TEXT SECTION Block Start

Tom Gallagher, a principal with South Carolina-based

Edens & Avant

, acknowledged the sides and backs of numerous Stonefield buildings would face the entrance corridor while the shops and activity will be anchored on new streets inside the development.

“Where we are trying to spend most of our money is on Main Street,” said Gallagher in an interview. “That’s really where the people are going to spend the time, they are going to touch, they are going to feel, they are going to enjoy.”

“We are going to have to work through it,” said Gallagher. “There are a lot of tools we can use — landscaping, architectural design (even when it’s on the back of the buildings), things you can do to create changes, verticality, and hierarchy, but it is an inherent conflict.”

Board member Wright did some research of his own and shared a picture of another Edens & Avant project called the Shoppes at Ryan Park in Ashburn which he indicated he preferred.

“I looked at this and said ‘Why not us?’” stated Wright.

That commercial complex, however, has the typical frontage of a large parking lot, not the relegated parking and pedestrian-oriented spaces like the Downtown Mall that have long been a goal of Albemarle’s neighborhood model in general, and Stonefield specifically.

TEXT SECTION Block End
RECORD SET Block Start

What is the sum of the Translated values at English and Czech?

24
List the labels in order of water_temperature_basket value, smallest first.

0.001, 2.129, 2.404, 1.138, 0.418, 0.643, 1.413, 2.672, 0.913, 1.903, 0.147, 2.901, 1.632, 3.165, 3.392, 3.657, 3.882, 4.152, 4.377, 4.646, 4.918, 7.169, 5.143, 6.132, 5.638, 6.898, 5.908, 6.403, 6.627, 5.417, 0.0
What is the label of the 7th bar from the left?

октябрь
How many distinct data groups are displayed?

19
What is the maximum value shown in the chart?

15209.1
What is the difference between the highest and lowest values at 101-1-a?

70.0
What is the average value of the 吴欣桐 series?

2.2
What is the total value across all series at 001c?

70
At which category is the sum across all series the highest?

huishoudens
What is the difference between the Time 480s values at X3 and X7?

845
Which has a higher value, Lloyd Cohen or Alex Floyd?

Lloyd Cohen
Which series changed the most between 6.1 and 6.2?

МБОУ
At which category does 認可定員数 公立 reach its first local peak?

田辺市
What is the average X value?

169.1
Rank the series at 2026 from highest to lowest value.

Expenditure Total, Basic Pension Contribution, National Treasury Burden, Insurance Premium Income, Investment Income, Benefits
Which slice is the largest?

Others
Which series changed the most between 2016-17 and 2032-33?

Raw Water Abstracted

RECORD SET Block End

ASSIGNED TASK A =>
From the Stonefield development article, pull out the passage from "Board member Wright" up to and including "and Stonefield specifically.", copied word for word.
ASSIGNED TASK B =>
Write the next part of the article about the Stonefield development, picking up after its last sentence.

WRITTEN RESPONSE A =>
Board member Wright did some research of his own and shared a picture of another Edens & Avant project called the Shoppes at Ryan Park in Ashburn which he indicated he preferred.

“I looked at this and said ‘Why not us?’” stated Wright.

That commercial complex, however, has the typical frontage of a large parking lot, not the relegated parking and pedestrian-oriented spaces like the Downtown Mall that have long been a goal of Albemarle’s neighborhood model in general, and Stonefield specifically.

WRITTEN RESPONSE B =>
“Next time I come down I can bring a picture of the back of the building,” said Gallagher about the Ashburn example. “It’s more of a sheer wall.”

Wright also highlighted the Harris Teeter in Crozet as an example of where the ARB pushed back and the design was adjusted.

“We were told we were going to have a blank wall, and we said no,” said Wright.  “There are now windows all along the Harris Teeter in Crozet…I have been to about five Trader Joe’s and there aren’t any two of them that are exactly the same.”

“We are here to listen and understand,” Gallagher told the ARB.

Edens & Avant will return to the ARB on September 6 to finalize the Regal Cinema’s landscaping and lighting plans, as well as to hold a work session on Trader Joe’s and other nearby commercial buildings proposed along U.S. 29.